Consider a monoidal category in which every object admits exactly one comonoid structure. Then the monoidal structure in the category is necessarily cartesian.
This statement appears to hold without additional assumptions, but I am open to adding some if needed. For instance, I don’t mind assuming that the category is braided, even though that doesn’t seem strictly necessary.
Best regards,
Eduardo
Paolo Perrone (Jun 10 2025 at 13:37):A similar result to this is Fox' theorem.
It also needs the additional assumption that every morphism is a homomorphism of comonoids.
Paolo Perrone (Jun 10 2025 at 13:42):In case you are familiar with Markov categories, you can interpret (and prove) the idea in the following way:
1) Morphisms of comonoids are exactly the deterministic maps.
2) Deterministic maps always make their outputs conditionally independent given their inputs.
3) Therefore, their outputs are completely determined by their projections.
4) Therefore, the universal property of the product holds.
Eduardo Hoefel (Jun 10 2025 at 13:48):Thank you Paolo ! I didn't know about Markov Categories, but it sounds like a quite interesting solution to this question.
Paolo Perrone said:
A similar result to this is Fox' theorem.
It also needs the additional assumption that every morphism is a homomorphism of comonoids.
Paolo Perrone (Jun 10 2025 at 13:50):A nice thing about Markov categories is that they allow to transfer ideas from probability to other areas of math. The idea of independence (and conditional independence) is particularly useful, also outside of probability.
Tobias Fritz (Jun 10 2025 at 14:01):Eduardo Hoefel said:
Consider a monoidal category in which every object admits exactly one comonoid structure. Then the monoidal structure in the category is necessarily cartesian.
That is actually not true, and many Markov categories are counterexamples to this! See Remark 11.29 here, which implies for example that [[FinStoch]] is a monoidal category in which every object has a unique comonoid structure.

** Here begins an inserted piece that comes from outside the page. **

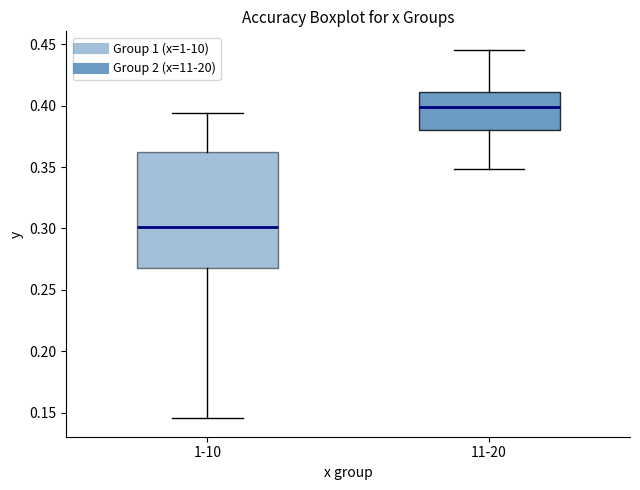

Where is the upper edge of the box for 1-10 on the y-axis? The values are not printed on the chart, so give them approximately, as read against the axis.

0.360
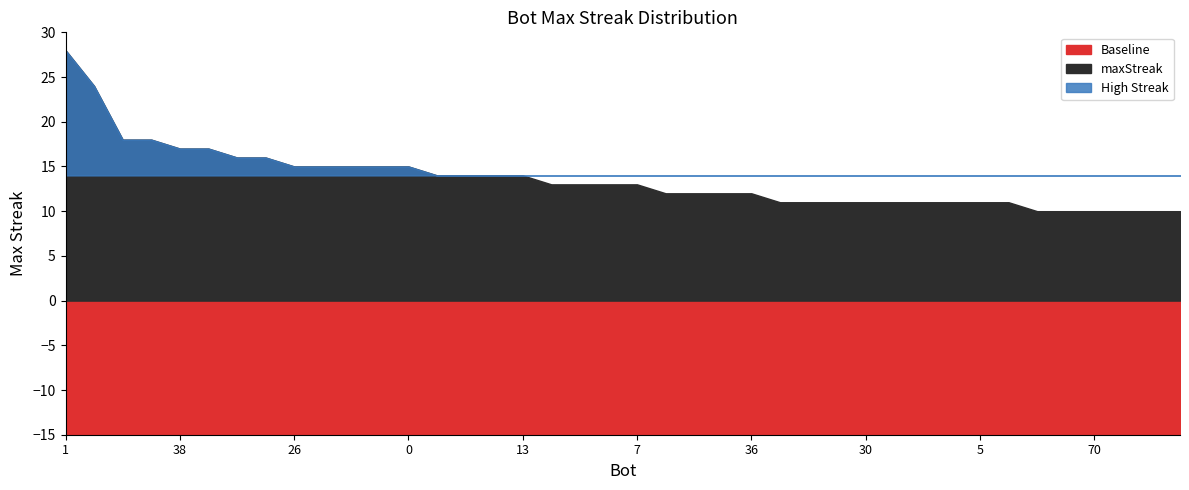

Reading left to right, what are all the values shown in this chart?

1=28	27=24	68=18	53=18	38=17	12=17	46=16	9=16	26=15	14=15	11=15	2=15	0=15	79=14	72=14	49=14	13=14	54=13	48=13	24=13	7=13	66=12	65=12	58=12	36=12	64=11	33=11	32=11	30=11	23=11	21=11	19=11	5=11	4=11	78=10	76=10	70=10	56=10	55=10	37=10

The fact that FinStoch is not cartesian is in a sense what probability is all about, namely the fact that a joint distribution of two random variables is not uniquely determined by its two marginals.
Tobias Fritz (Jun 10 2025 at 14:19):For people less familiar with probability theory, a simpler counterexample is SetMulti, by which we mean the category of sets and multivalued functions, or in other words the subcategory of Rel consisting of the total relations. This is also a positive Markov category and hence my previous statement applies.
It seems plausible that even (Rel,x) itself, which is not quite a Markov category, has unique comonoids. But I haven't checked the details of that.
Eduardo Hoefel (Jun 10 2025 at 14:25):Thank you Tobias ! I will check your counter examples and read more about Markov Categories.
Notification Bot (Jun 10 2025 at 18:15):Eduardo Hoefel has marked this topic as resolved.
Matteo Capucci (he/him) (Jun 12 2025 at 10:01):You also need to assume they are commutative, as far as I remember.